__READING TEXT__:
###
The focus of our scientific work is to leverage machine learning (ML) to predict the optimal 2D dimensions of rectangular breakwaters. Two cases are treated in this work: underwater breakwater and free-surface breakwater. For the sake of clarity, accurate prediction of breakwater dimensions is crucial for balancing and controlling wave reflection, energy dissipation, and structural stability. By modeling these interactions using machine learning, the researchers and engineers will be able to optimize the structure’s performance in terms of energy dissipation, ensuring the desired outcomes of wave behavior. For more clarity, this is a continuation of our research work cited in the reference [18].
Extensive research has been conducted on various types of breakwaters. However, due to the complex operating conditions of breakwaters, further studies are needed to address existing knowledge gaps. A brief summary of past work is provided here. Dean [19] explored how wave amplitudes affect the reflection of surface waves by a submerged flat barrier. Takano [20] examined the effect of waves passing beneath a rectangular breakwater. Patarapanich [21] investigated wave reflection and transmission using the finite element method (FEM) on a submerged thin horizontal plate. Liu and Jiankng [22] used the matched asymptotic method to study wave transmission through a submerged slit on a vertical barrier. Stamos et al. [23] employed parametric experiments to compare reflection and transmission coefficients from waves interacting with different submerged water-filled breakwater models of hemi-cylindrical and rectangular shapes. Molin et al. [24] conducted lab experiments on wave interaction with a rigid vertical plate, followed by Lui et al. [25], who studied Bragg reflections caused by waves on multiple submerged semi-circular breakwaters.
The submerged rectangular step is commonly used as a breakwater to shield shorelines, mitigate wave damage, reduce coastal erosion, and protect coastal structures [26]. Recently, submerged rectangular breakwaters have gained more attention than traditional emerged structures due to their esthetic appeal, ability to promote water circulation, and allow fish passage. Numerous experimental, analytical, and numerical studies have investigated wave reflection and transmission in relation to these structures. Mei and Black [27] used the variational method to study the scattering properties of bottom and surface obstacles. Massel [28] analyzed wave interaction with rectangular submerged breakwaters of infinite and finite lengths. Andrew et al. [29] conducted experimental and numerical research using the boundary element method (BEM) to explore wave propagation over a submerged rectangular impermeable obstacle. More recently, Szmidt [30] used the finite difference method (FDM) to numerically assess wave interaction with a rectangular breakwater fixed to the bottom of a numerical wave tank, evaluating its effectiveness in protecting coastal shelf zones from open sea waves.
###
__Point-based object detection data__:
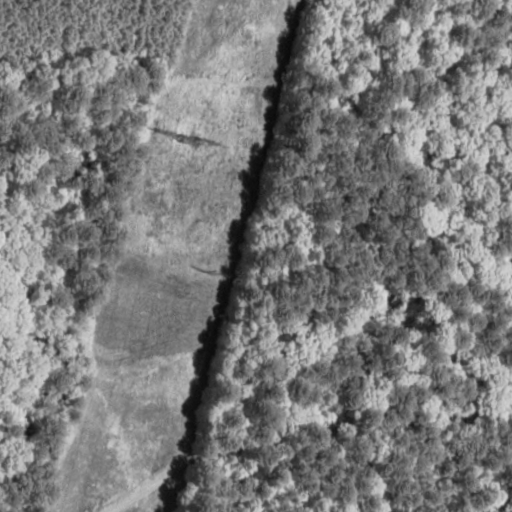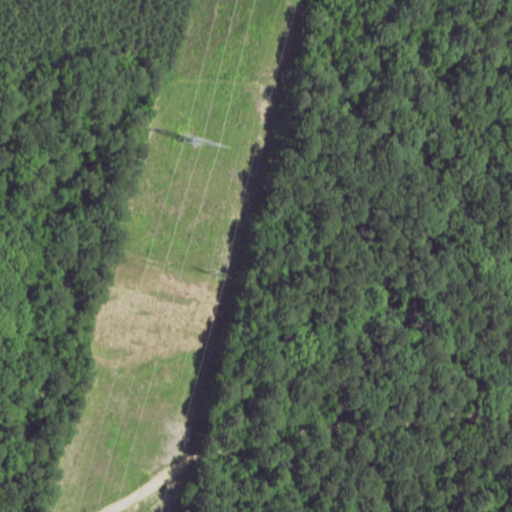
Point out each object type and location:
power tower: (184, 143)
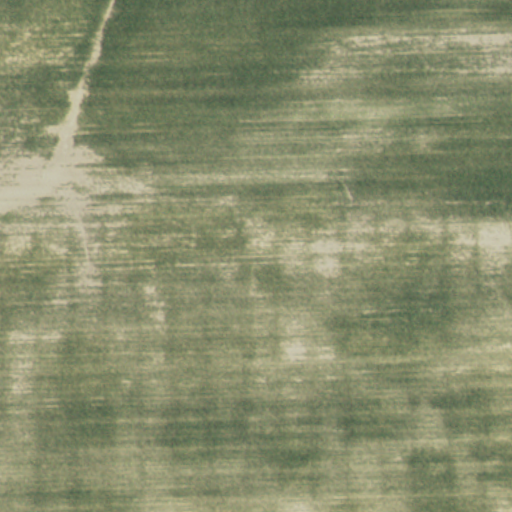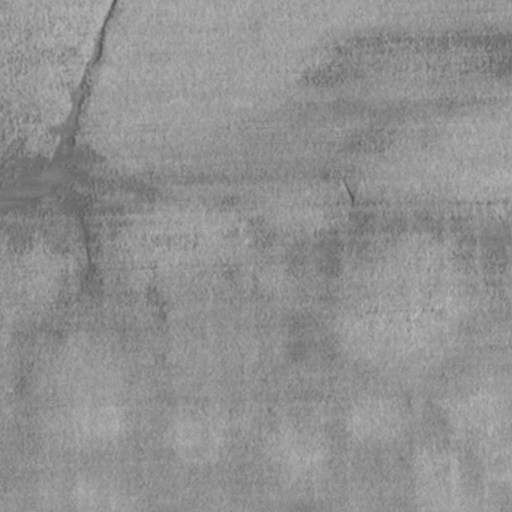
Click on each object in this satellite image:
crop: (256, 256)
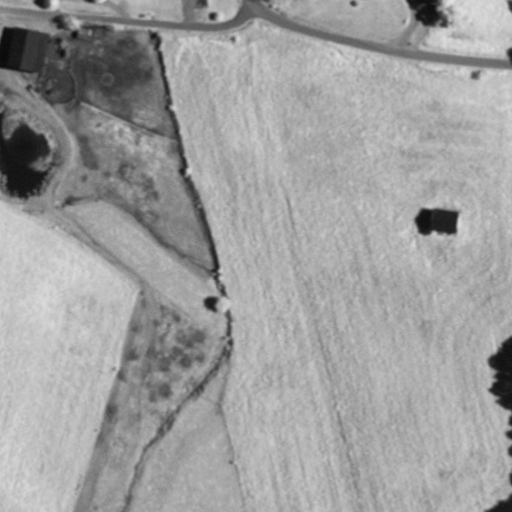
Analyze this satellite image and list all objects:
building: (425, 0)
road: (133, 23)
road: (378, 46)
building: (25, 51)
building: (440, 221)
###
__WORK ITEM A__:
Return the stretch of the breakwater text from "The focus of" through "the reference [18].", copied word for word.
__WORK ITEM B__:
Resume the text on breakwater research, continuing it from its final sentence.

__TASK ANSWER A__:
The focus of our scientific work is to leverage machine learning (ML) to predict the optimal 2D dimensions of rectangular breakwaters. Two cases are treated in this work: underwater breakwater and free-surface breakwater. For the sake of clarity, accurate prediction of breakwater dimensions is crucial for balancing and controlling wave reflection, energy dissipation, and structural stability. By modeling these interactions using machine learning, the researchers and engineers will be able to optimize the structure’s performance in terms of energy dissipation, ensuring the desired outcomes of wave behavior. For more clarity, this is a continuation of our research work cited in the reference [18].

__TASK ANSWER B__:
Nowadays, the application of artificial intelligence (AI) to predict optimal breakwater dimensions has gained significant attention. Machine learning (ML) models have been used to predict wave reflection and transmission based on varying breakwater geometries. For example, in [31,32], the authors applied Artificial Neural Network (ANN) to model wave-structure interactions, allowing the prediction of optimal breakwater dimensions with minimal computational effort. Similarly, the work by MAO et al. demonstrated the use of genetic algorithms to optimize the geometry of submerged breakwaters, effectively reducing wave energy [33]. These AI-driven approaches provide a more efficient and accurate way to determine the optimal breakwater dimensions for desired wave reflection and transmission coefficients, offering a powerful tool for engineers working on maritime structure design.
The cited articles, while innovative, exhibit several limitations that open the door for further research and improvement. For instance, the authors in [31,32] focused primarily on neural networks but did not extensively explore the generalization capabilities of their model to different wave conditions or more complex breakwater shapes. The model’s predictive accuracy under non-regular or irregular waves remains under-explored, which could limit its application in real-world, unpredictable maritime environments. Moreover, MAO et al. used genetic algorithms to optimize submerged breakwater geometries, but their method faced challenges in terms of computational complexity and convergence speed [33]. The algorithm’s efficiency in handling high-dimensional design spaces or incorporating multiple environmental factors simultaneously is still an area of concern. These limitations highlight the need for more robust, scalable, and flexible AI models capable of handling a broader range of scenarios, including varying wave conditions and more complex geometries, which will be the focus of the work presented in this paper.
In addition, while previous works primarily focused on single algorithms or optimization techniques, our research aims to overcome this by presenting and comparing five different machine learning algorithms to predict the optimal dimensions of the breakwater. This approach allows for a more comprehensive evaluation and deeper comparison, helping to identify the most suitable algorithm for this specific problem. By doing so, we address the need for a more flexible and accurate predictive model that can adapt to varying wave conditions and geometric complexities, ultimately improving the reliability and efficiency of breakwater design in real-world scenarios.
This paper is structured as follows: Section 2 outlines the problem formulation and the adopted methodology, providing the foundation for the analysis. Section 3 presents the results and discusses their implications, highlighting key findings. Finally, Section 4 concludes the study, summarizing the main contributions and offering directions for future research.

2. Problem Formulation and Methodology

This section presents the analytical formulation of reflection coefficients for the interactions of regular waves with a rectangular obstacle positioned at the bottom of the wave tank [18], as well as the interaction between water waves and a rectangular obstacle located at the free surface.
Based on this theoretical framework, we focus on the application of artificial intelligence (AI) to further analyze wave-structure interactions. Our strategy is to integrate these theoretical models with AI-driven methods to automate and optimize problem-solving processes (see Figure 1 below).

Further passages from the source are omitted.